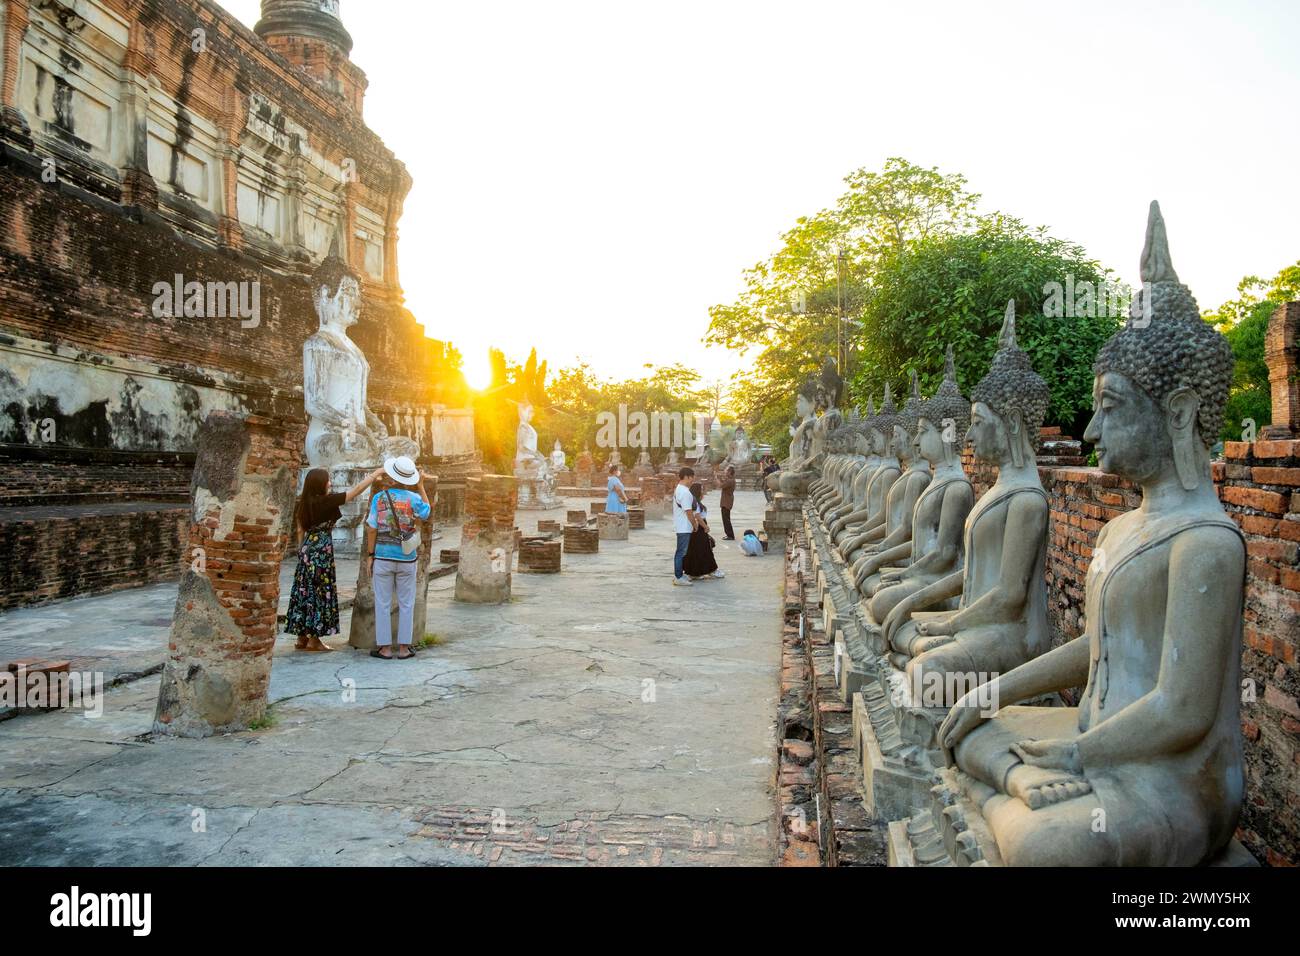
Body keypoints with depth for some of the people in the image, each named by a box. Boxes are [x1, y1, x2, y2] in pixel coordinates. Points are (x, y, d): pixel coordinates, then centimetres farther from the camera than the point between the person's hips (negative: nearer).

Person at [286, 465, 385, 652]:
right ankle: (314, 640, 5)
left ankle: (302, 637, 18)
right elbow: (356, 489, -12)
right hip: (322, 550, -7)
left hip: (307, 549, 7)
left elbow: (300, 530, 12)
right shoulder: (327, 501, -14)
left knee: (304, 592, 11)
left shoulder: (302, 504, 6)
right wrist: (376, 473, -6)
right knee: (320, 592, 0)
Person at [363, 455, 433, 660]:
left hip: (383, 556, 0)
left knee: (383, 604, 8)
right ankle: (404, 648, 11)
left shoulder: (379, 497, -6)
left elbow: (372, 529, -6)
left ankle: (384, 648, 10)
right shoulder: (413, 498, -6)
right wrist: (421, 486, 18)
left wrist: (370, 555, 2)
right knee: (406, 604, 10)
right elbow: (427, 512, 15)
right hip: (407, 558, 0)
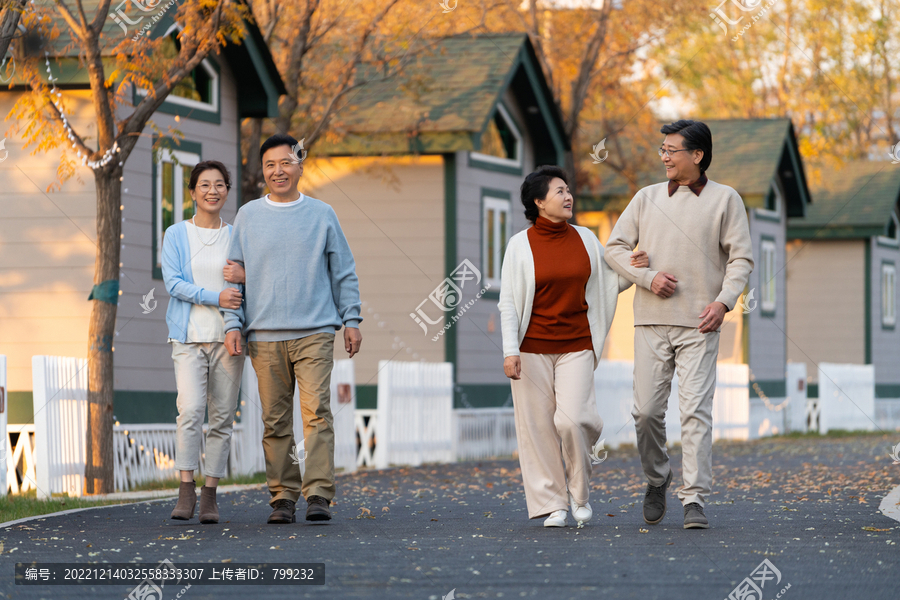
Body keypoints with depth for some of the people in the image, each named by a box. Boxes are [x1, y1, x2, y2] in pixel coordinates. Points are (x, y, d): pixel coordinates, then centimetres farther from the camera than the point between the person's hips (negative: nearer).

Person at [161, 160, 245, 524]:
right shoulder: (176, 235, 7)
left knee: (222, 417, -1)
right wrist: (216, 297, -15)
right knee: (191, 409, -18)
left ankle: (210, 494, 3)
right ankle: (186, 488, -15)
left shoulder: (236, 237, 12)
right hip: (189, 335, -2)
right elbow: (174, 283, -4)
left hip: (227, 336, 2)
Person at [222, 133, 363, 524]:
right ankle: (283, 497, 7)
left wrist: (351, 320, 5)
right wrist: (233, 324, 1)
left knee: (317, 412, -13)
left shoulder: (322, 215, 9)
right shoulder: (248, 216, 11)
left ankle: (318, 494, -15)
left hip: (315, 333, -1)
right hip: (264, 336, 1)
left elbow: (344, 272, 12)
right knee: (275, 422, 2)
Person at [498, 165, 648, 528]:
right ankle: (553, 504, 8)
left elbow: (608, 285, 16)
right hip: (532, 348, -1)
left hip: (576, 347, 1)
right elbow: (508, 303, -3)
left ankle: (580, 494, 8)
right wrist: (510, 351, -11)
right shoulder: (520, 245, -2)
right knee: (539, 425, -2)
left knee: (571, 420, -13)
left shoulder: (585, 239, 7)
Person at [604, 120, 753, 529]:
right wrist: (647, 277, -5)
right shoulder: (647, 198, 12)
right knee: (647, 410, 1)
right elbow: (615, 248, 12)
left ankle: (695, 499, -10)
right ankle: (657, 480, 25)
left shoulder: (725, 200, 5)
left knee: (696, 409, -10)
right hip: (651, 320, 3)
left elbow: (741, 257, 2)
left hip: (699, 324, -3)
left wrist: (724, 301, -13)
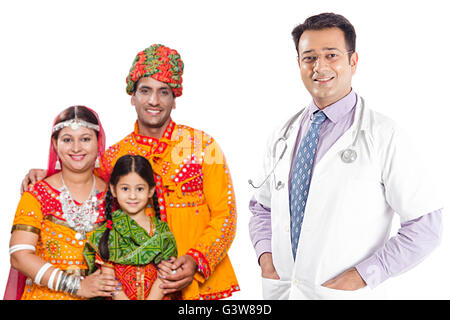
+===+
EXERCISE AIM: Copy every line of the entries above word for word, but leave out the pictures.

FINAL ANSWER:
Body keypoints with depth for some of the people in the image, each named by a box. Boxes are [x1, y1, x2, y2] in pixel coordinates. Points are (x, y, d): pixel coordinates, then centimetres farther from the camera than the point between the person's hips (negative: nearer).

Person at [286, 465, 385, 652]:
right ankle: (314, 640, 5)
left ankle: (302, 637, 18)
right elbow: (356, 489, -12)
right hip: (322, 550, -7)
left hip: (307, 549, 7)
left elbow: (300, 530, 12)
right shoulder: (327, 501, -14)
left knee: (304, 592, 11)
left shoulder: (302, 504, 6)
right wrist: (376, 473, -6)
right knee: (320, 592, 0)
Person at [363, 455, 433, 660]:
left hip: (383, 556, 0)
left knee: (383, 604, 8)
right ankle: (404, 648, 11)
left shoulder: (379, 497, -6)
left elbow: (372, 529, -6)
left ankle: (384, 648, 10)
right shoulder: (413, 498, -6)
right wrist: (421, 486, 18)
left wrist: (370, 555, 2)
right knee: (406, 604, 10)
right elbow: (427, 512, 15)
right hip: (407, 558, 0)
Body keypoints with depth for some of the people in the image, each named by a box. Boxes are [x1, y1, x2, y2] in pixel coordinates. Points are (x, y, d): pixel coordinates, then centimetres farther from the camera than the point between the person's hips (negative: nearer).

Person at [161, 160, 245, 524]:
right shoulder: (176, 235, 7)
left knee: (222, 417, -1)
right wrist: (216, 297, -15)
right knee: (191, 409, -18)
left ankle: (210, 494, 3)
right ankle: (186, 488, -15)
left shoulder: (236, 237, 12)
right hip: (189, 335, -2)
right elbow: (174, 283, -4)
left hip: (227, 336, 2)
Person at [222, 133, 363, 524]:
right ankle: (283, 497, 7)
left wrist: (351, 320, 5)
right wrist: (233, 324, 1)
left knee: (317, 412, -13)
left shoulder: (322, 215, 9)
right shoulder: (248, 216, 11)
left ankle: (318, 494, -15)
left hip: (315, 333, -1)
right hip: (264, 336, 1)
left elbow: (344, 272, 12)
right knee: (275, 422, 2)
Person at [498, 165, 648, 528]:
right ankle: (553, 504, 8)
left elbow: (608, 285, 16)
right hip: (532, 348, -1)
left hip: (576, 347, 1)
right elbow: (508, 303, -3)
left ankle: (580, 494, 8)
right wrist: (510, 351, -11)
right shoulder: (520, 245, -2)
right knee: (539, 425, -2)
left knee: (571, 420, -13)
left shoulder: (585, 239, 7)
Person at [604, 120, 753, 529]:
right wrist: (647, 277, -5)
right shoulder: (647, 198, 12)
right knee: (647, 410, 1)
right elbow: (615, 248, 12)
left ankle: (695, 499, -10)
right ankle: (657, 480, 25)
left shoulder: (725, 200, 5)
left knee: (696, 409, -10)
right hip: (651, 320, 3)
left elbow: (741, 257, 2)
left hip: (699, 324, -3)
left wrist: (724, 301, -13)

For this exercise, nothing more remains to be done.